The sound of hoofs on hard soil, and the faint rumble of iron tires, announced the arrival of the coach. Anna turned back toward the lane as the carriage rolled across the parched ground almost to the porch of the cottage, where the blue-clad driver reined in the four blacks. The carriage rolled to a halt. The blue-lacquered finish gleamed in the hazy afternoon sunshine, and the door flipped open. A slender and balding man attired entirely in blue velvet stepped out.
Without a word, the sorcerer or whatever he was stepped onto the porch. In her heels, Anna was slightly taller than he was, but he doffed his velvet cap, and bowed. “You do us honor, noble lady. I am Lord Brill.”
Despite the kindly appearing smile and the faint twinkle in his eye, Anna didn’t feel quite right about the sorcerer.
He didn’t call her a sorceress, Anna noted. Did that mean he wasn’t sure, or was he being polite? What should she do? With a curtsey, the affected kind all the Met sopranos used, she replied, “You do
me
the honor, lord.”
“I would like to do you greater honor, lady, by offering my hall as your residence for so long as you find necessay.”
“You are indeed kind as well as honorable.” Anna didn’t quite choke on the words. Just think of it like university politics, she told herself. Just more politics. “Most kind.” How honorable Brill might be was another question.
“Might I inquire as to how you prefer to be called?”
“I am Anna.”
“Lady Anna,” mused the sorcerer. “Neither the pools nor the books offer guidance for that name, and that may prove most … liberating. We all could use some freedom
in dealing with the dark ones.” He smiled again. “But I stray from your comfort.”
Anna offered a smile, the polite, political kind that wasn’t quite automatic.
“Well, young Daffyd,” said Brill cheerfully, turning to the black-haired young man. “Like always, you’ve done the right thing for the wrong reason. And both you and Lady Anna were lucky, most lucky. And so were you, Jenny. Great works from innocents. Still, the dark ones are on the move, and Lord Barjim would give his left leg for a true sorceress. I trust you’ll be back in your quarters before supper.”
“Yes, ser.” Daffyd bowed.
“As for you, Jenny … we may be needing you as well.” Brill smiled and added pleasantly. “I wouldn’t be traveling too far.”

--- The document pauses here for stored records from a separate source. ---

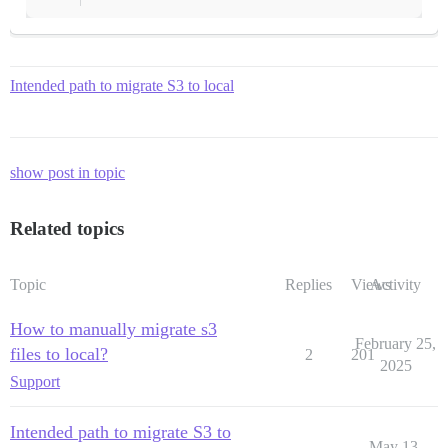
Intended path to migrate S3 to local
show post in topic
Related topics
Topic
Replies
Views
Activity
How to manually migrate s3
February 25,
files to local?
2
201
2025
Support
Intended path to migrate S3 to
May 13,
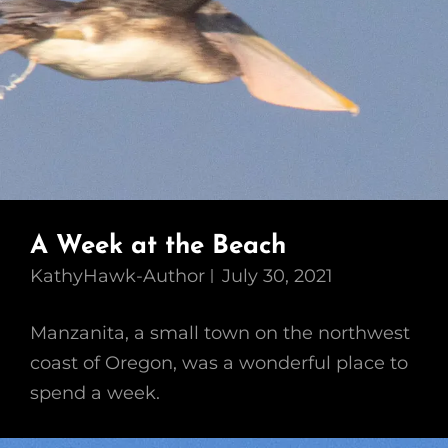
A Week at the Beach
KathyHawk-Author
July 30, 2021
Manzanita, a small town on the northwest
coast of Oregon, was a wonderful place to
spend a week.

“Yes, Lord Brill.” Jenny inclined her head.
The sorcerer turned back to Anna, his eyes and mouth smiling. “If you would … Do you need assistance?”
“I’m fine.” Anna took the two wooden steps off the porch and walked across the dirt that seemed to grab at her high heels. She paused at the iron step to the carriage, marveling at the details, from the scrolled ironwork to the velvet upholstered seats and the brass impressed panels above the seat backs.

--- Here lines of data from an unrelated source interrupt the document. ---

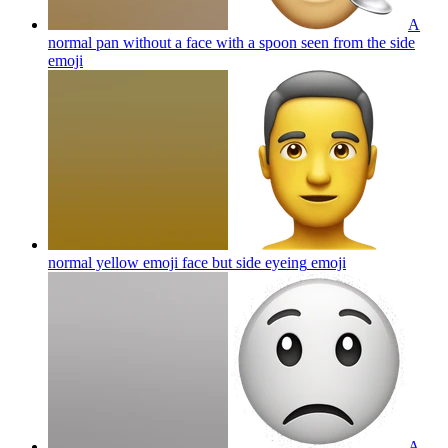
A
normal pan without a face with a spoon seen from the side
emoji
normal yellow emoji face but side eyeing
emoji
A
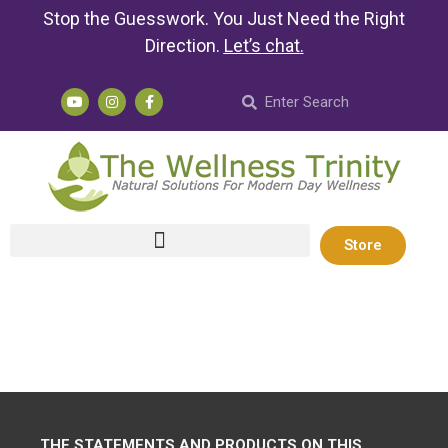
Stop the Guesswork. You Just Need the Right
Direction.
Let’s chat
.
Store
THE STATEMENTS AND PRODUCTS ON THIS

“You will find it quite comfortable, I’m certain,” Brill said reasonably. “I apologize for the long step up, but one doesn’t find mounting blocks everywhere.”
“I’ll manage.” Anna took a slightly deeper breath and, holding the right-hand railing, also lacquered in blue, pulled herself up and into the carriage. As she sat down, more heavily than she intended, she could almost feel the carriage flex.
Brill stepped up into the carriage and closed the lacquered metal door, sealing the heat in with them. He sat on the side seat opposite Anna, his back to the driver. Without explaining, he hummed for an instant, then sang:
“Cool this space and chill the air;
keep us healthy, fresh, and fair …”
When the sorcerer finished, the heat receded, almost as though the carriage were air-conditioned. He wiped his forehead, and took a deep breath. “That will not last long, but long enough for us to reach my hall. It is a far more suitable place for a lady such as you.” The brown-flecked eyes twinkled as the balding man boldly studied Anna.